El matrimonio de élite – Capitulo – ¿Te atreves a dudar?
Después de que ella dijo esas palabras, sintió que estaba siendo irrazonablemente pretenciosa. Se volvió tímidamente para averiguar si Yan Rusheng había sentido algo.
Yan Rusheng era un hombre astuto, y nada podía escapar de él.
Cuando Xuxu se dio la vuelta de repente, al instante cerró sus ojos en forma de flor de durazno, dejando solo una leve sonrisa en su rostro. Uno no hubiera notado esto fácilmente.
Xuxu vio sus ojos cerrados y asumió que no había detectado la insinuación de celos en sus palabras anteriores.
"Hoy, ¿no estás …?" Ella intentó cambiar de tema cuando Yan Rusheng de repente abrió los ojos.
En el momento en que lo hizo, Xuxu se dio cuenta de lo cerca que estaban sus cuerpos, a una distancia de unos pocos centímetros entre sí.
Tan ridículamente cerca que podía ver cada poro en su rostro y sentir su aliento.
Yan Rusheng frunció el ceño ligeramente. "Wen Xuxu, ¿cómo puede haber una mujer como tú? Empujando a tu esposo a los brazos de otras mujeres".
Si no fuera por el tinte de los celos en su voz, él se habría acercado y lo habría hecho con ella.
Esta mujer tonta no podría ser mimada más, o sería aún más pomposa.
Empujando a tu marido a los brazos de otras mujeres ".
"No te estaba empujando". Xuxu se mordió los labios y dudó por un momento antes de continuar, "Pero, ¿tengo derecho a controlarte?"
Incluso si ella tuviera el derecho, él tampoco le permitiría que lo ejercitara.
Si ella tuviera un lugar en su corazón, no habría necesidad de controlarlo.
Wen Xuxu, ¿tienes fiebre o eres mental? No puedo creer que estés cultivando un corazón expectante.
"Si estás dispuesto, entonces te daré este derecho".
La tierna y encantadora voz de Yan Rusheng sonó en sus oídos. Esto era como un sueño hecho realidad, pero ella no tenía el coraje de escucharlo más.
Sintiéndose incómoda, luchó por liberarse y se retiró de su abrazo. En un instante, rodó hacia el otro lado de la cama y se bajó.

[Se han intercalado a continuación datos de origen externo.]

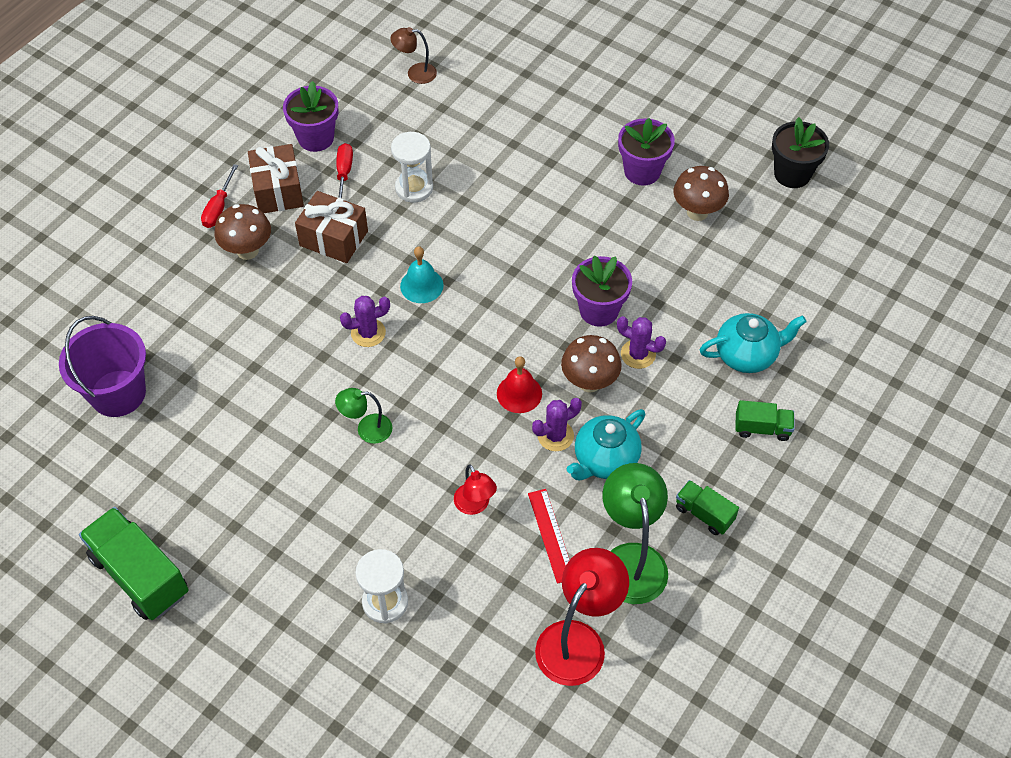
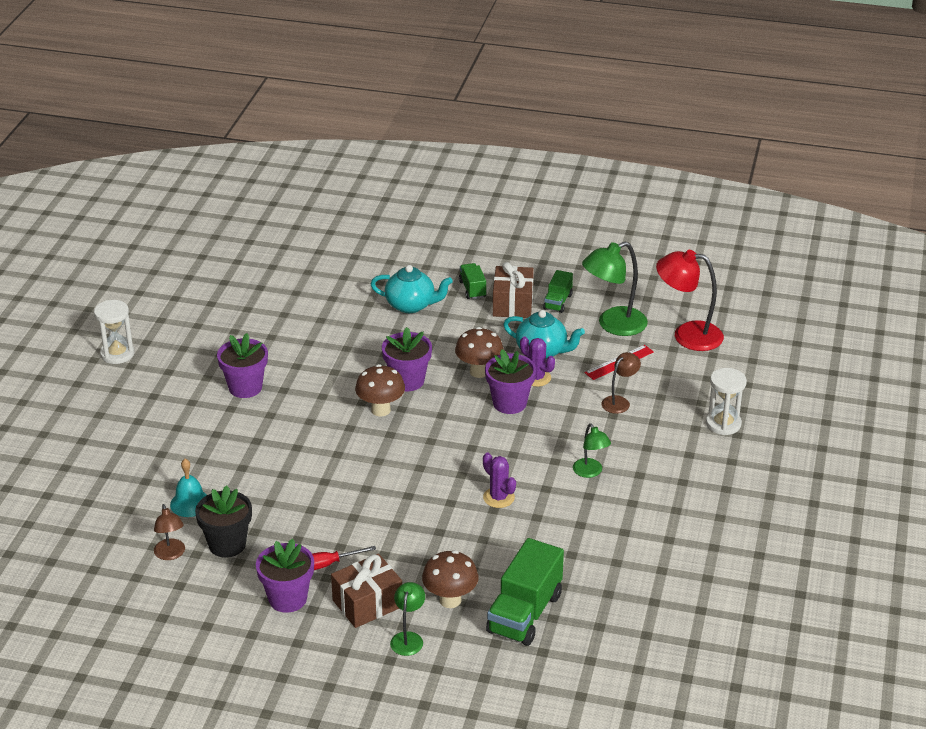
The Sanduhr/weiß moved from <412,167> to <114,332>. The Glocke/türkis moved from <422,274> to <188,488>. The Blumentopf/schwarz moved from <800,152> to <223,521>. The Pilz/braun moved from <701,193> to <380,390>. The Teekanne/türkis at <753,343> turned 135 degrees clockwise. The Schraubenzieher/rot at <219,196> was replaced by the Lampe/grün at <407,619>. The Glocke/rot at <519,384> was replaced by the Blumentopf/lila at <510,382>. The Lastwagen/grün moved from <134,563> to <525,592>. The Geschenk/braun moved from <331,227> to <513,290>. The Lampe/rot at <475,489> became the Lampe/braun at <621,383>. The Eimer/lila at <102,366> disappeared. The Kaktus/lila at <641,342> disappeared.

"Estoy despierto ahora. Visitaré el orfanato con Zhou Shuang hoy".
Xuxu le informó mientras caminaba hacia el armario.
Yan Rusheng se incorporó perezosamente y se apoyó contra la cabecera. Tranquilo y tranquilo, miró a la pequeña mujer cuya espalda estaba frente a él. Su pequeño cuerpo estaba vestido con una bata de baño de gran tamaño mientras estaba de pie en el suelo de madera de color marrón oscuro. Hacía que uno se sintiera como si la protegiera.
"Hazme compañía y duerme un poco. No tengo ganas de ir a trabajar hoy". Originalmente tenía la intención de volver a la oficina este fin de semana. Pero como se sentía alegre hoy, de repente pensó en quedarse en casa con ella.
O haga lo que otros maridos harían normalmente: acompañar a su esposa para ir de compras.
Siempre y cuando él pudiera estar con ella.
Xuxu se detuvo cuando escuchó esto. Ella no sabía cómo responder a su sincera petición.
De hecho, era raro que descansara un fin de semana. Incluso si estuviera en casa, estaría encerrado en la sala de estudio todo el día.
Aunque habían estado compartiendo la misma cama por algún tiempo, pero cada mañana, él ya estaba lejos de su lado cuando ella abrió los ojos …
Sí, de hecho, un día como hoy fue muy difícil de encontrar.
"Wen Xuxu, quiero que vengas aquí y duermas conmigo, ¿y te atreves a dudar?"
El temperamento imperioso de Yan Rusheng se estaba gestando. Al escuchar un ligero cambio en su tono, Xuxu tuvo que pensar en sus pies.
Se dio la vuelta y frunció el ceño. "Tengo hambre. Quiero bajar por algo de comida".
En cualquier caso, simplemente no quería recostarse en esa cama, sabía con qué facilidad se había olvidado de frente a Yan Rusheng.
Yan Rusheng no le hizo las cosas difíciles y le respondió con calma: "Entonces, vamos juntos".